A deep learning based approach to the task of genetic codon prediction and optimization. We propose an LSTM-Transducer model for this task, gaining modest improvements in accuracy and perplexity in predicting codon choice over frequency-based methods.
This was originally implemented as an undergraduate project in Google Colab using a PyTorch wrapper, namedtensor for Harvard's CS287r Machine Learning for Natural Language Processing Course. After this work was presented as a poster at MLCB 2019, the code was revised with better coding practices for readability and reproducibility *. Lastly, no model generated sequences have been experimentaly tested for expression in the lab against frequency baselines.
The models were tested on highly expressed genes of E. coli MG1655 and Humans hg19. The highly expressed gene set in data (data/ecoli.heg.fasta and data/human_HE.fasta) can be used directly to train a new model or any set of transcripts in Fasta form can be used as input to the model. The script src/download_human_genes.py
was used to resolve nucleotide sequences for the human housekeeping gene set.
After downloading a set of transcripts in Fasta form for modeling from the above links and removing redundancy (e.g. using CD-Hit), a model can be trained and predictions generated on a random train/val/test split using the command:
python src/main.py --data-file [data/datafile.fasta]

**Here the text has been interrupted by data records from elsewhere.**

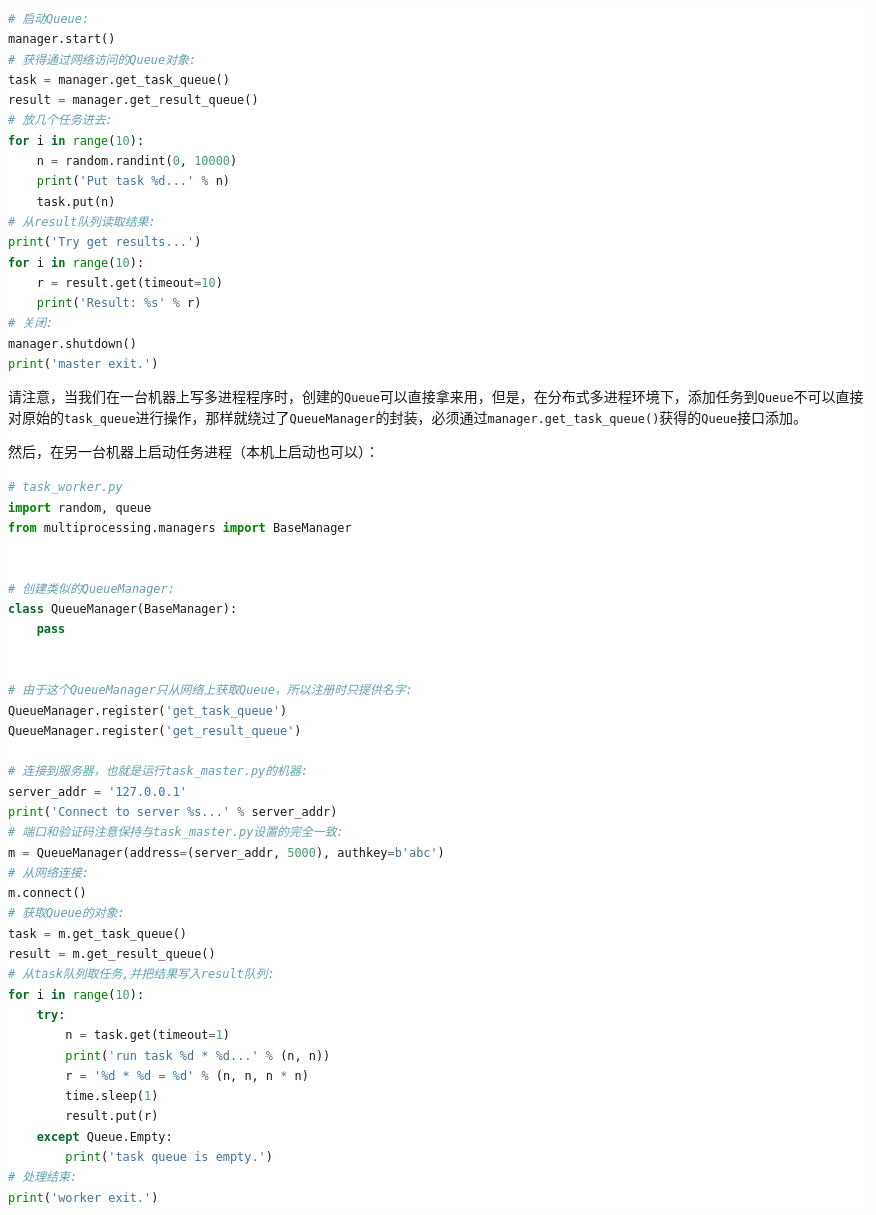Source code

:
 ```python
# 启动Queue:
manager.start()
# 获得通过网络访问的Queue对象:
task = manager.get_task_queue()
result = manager.get_result_queue()
# 放几个任务进去:
for i in range(10):
    n = random.randint(0, 10000)
    print('Put task %d...' % n)
    task.put(n)
# 从result队列读取结果:
print('Try get results...')
for i in range(10):
    r = result.get(timeout=10)
    print('Result: %s' % r)
# 关闭:
manager.shutdown()
print('master exit.')
```

请注意，当我们在一台机器上写多进程程序时，创建的`Queue`可以直接拿来用，但是，在分布式多进程环境下，添加任务到`Queue`不可以直接对原始的`task_queue`进行操作，那样就绕过了`QueueManager`的封装，必须通过`manager.get_task_queue()`获得的`Queue`接口添加。

然后，在另一台机器上启动任务进程（本机上启动也可以）：

```python
# task_worker.py
import random, queue
from multiprocessing.managers import BaseManager


# 创建类似的QueueManager:
class QueueManager(BaseManager):
    pass


# 由于这个QueueManager只从网络上获取Queue，所以注册时只提供名字:
QueueManager.register('get_task_queue')
QueueManager.register('get_result_queue')

# 连接到服务器，也就是运行task_master.py的机器:
server_addr = '127.0.0.1'
print('Connect to server %s...' % server_addr)
# 端口和验证码注意保持与task_master.py设置的完全一致:
m = QueueManager(address=(server_addr, 5000), authkey=b'abc')
# 从网络连接:
m.connect()
# 获取Queue的对象:
task = m.get_task_queue()
result = m.get_result_queue()
# 从task队列取任务,并把结果写入result队列:
for i in range(10):
    try:
        n = task.get(timeout=1)
        print('run task %d * %d...' % (n, n))
        r = '%d * %d = %d' % (n, n, n * n)
        time.sleep(1)
        result.put(r)
    except Queue.Empty:
        print('task queue is empty.')
# 处理结束:
print('worker exit.')
```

Different models can be selected over the codon layer using the --codon-model-name
flag and over the amino acid layer using the --aa-model-name
flag
To run baseline models:
python src/main.py --data-file [data/datafile.fasta] --run-baselines
* As this work is not being actively continued, while a --gpu
flag is provided, this code has only been tested on CPU and has not yet been used to reproduce the results table or free energy analysis from the original colab experiments.